◆ Problem to work on ◆
Rewrite the text of the material below, replacing "Costeni" with "Novaci" everywhere and leaving everything else unchanged. Leave the pictures out of your answer.

###

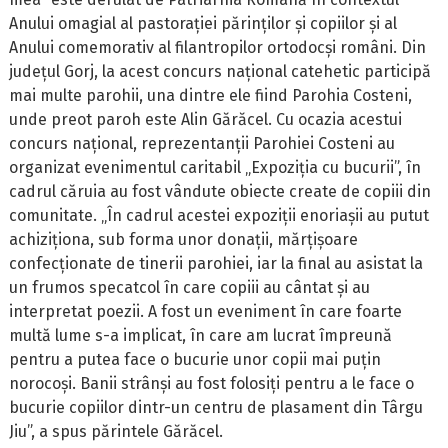
Anului omagial al pastorației părinților și copiilor și al
Anului comemorativ al filantropilor ortodocși români. Din
județul Gorj, la acest concurs național catehetic participă
mai multe parohii, una dintre ele fiind Parohia Costeni,
unde preot paroh este Alin Gărăcel. Cu ocazia acestui
concurs național, reprezentanții Parohiei Costeni au
organizat evenimentul caritabil „Expoziția cu bucurii”, în
cadrul căruia au fost vândute obiecte create de copiii din
comunitate. „În cadrul acestei expoziții enoriașii au putut
achiziționa, sub forma unor donații, mărțișoare
confecționate de tinerii parohiei, iar la final au asistat la
un frumos specatcol în care copiii au cântat și au
interpretat poezii. A fost un eveniment în care foarte
multă lume s-a implicat, în care am lucrat împreună
pentru a putea face o bucurie unor copii mai puțin
norocoși. Banii strânși au fost folosiți pentru a le face o
bucurie copiilor dintr-un centru de plasament din Târgu
Jiu”, a spus părintele Gărăcel.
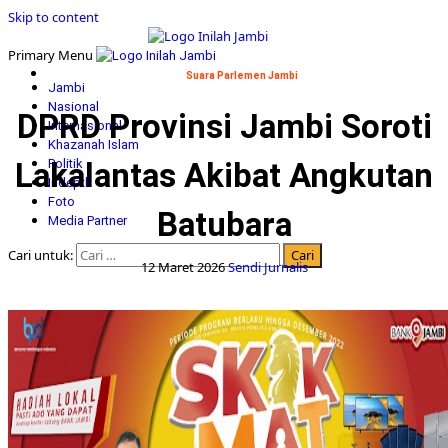
Skip to content
Primary Menu
Suara Parlemen Jambi
Jambi
Nasional
DPRD Provinsi Jambi Soroti
Internasional
Khazanah Islam
Lakalantas Akibat Angkutan
Politik
Indepth
Foto
Batubara
Media Partner
Cari untuk:
12 Maret 2026
Sendi Jurnalis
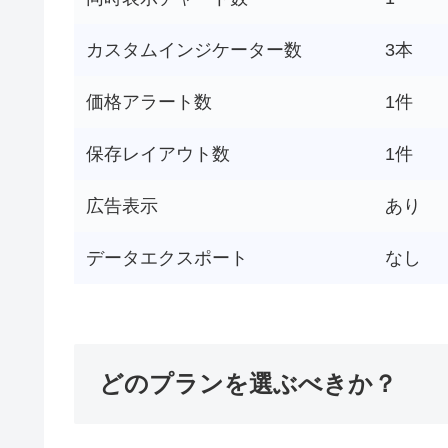
カスタムインジケーター数
3本
価格アラート数
1件
保存レイアウト数
1件
広告表示
あり
データエクスポート
なし
どのプランを選ぶべきか？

###

◆ Task output ◆
Anului omagial al pastorației părinților și copiilor și al
Anului comemorativ al filantropilor ortodocși români. Din
județul Gorj, la acest concurs național catehetic participă
mai multe parohii, una dintre ele fiind Parohia Novaci,
unde preot paroh este Alin Gărăcel. Cu ocazia acestui
concurs național, reprezentanții Parohiei Novaci au
organizat evenimentul caritabil „Expoziția cu bucurii”, în
cadrul căruia au fost vândute obiecte create de copiii din
comunitate. „În cadrul acestei expoziții enoriașii au putut
achiziționa, sub forma unor donații, mărțișoare
confecționate de tinerii parohiei, iar la final au asistat la
un frumos specatcol în care copiii au cântat și au
interpretat poezii. A fost un eveniment în care foarte
multă lume s-a implicat, în care am lucrat împreună
pentru a putea face o bucurie unor copii mai puțin
norocoși. Banii strânși au fost folosiți pentru a le face o
bucurie copiilor dintr-un centru de plasament din Târgu
Jiu”, a spus părintele Gărăcel.
Skip to content
Primary Menu
Suara Parlemen Jambi
Jambi
Nasional
DPRD Provinsi Jambi Soroti
Internasional
Khazanah Islam
Lakalantas Akibat Angkutan
Politik
Indepth
Foto
Batubara
Media Partner
Cari untuk:
12 Maret 2026
Sendi Jurnalis
カスタムインジケーター数
3本
価格アラート数
1件
保存レイアウト数
1件
広告表示
あり
データエクスポート
なし
どのプランを選ぶべきか？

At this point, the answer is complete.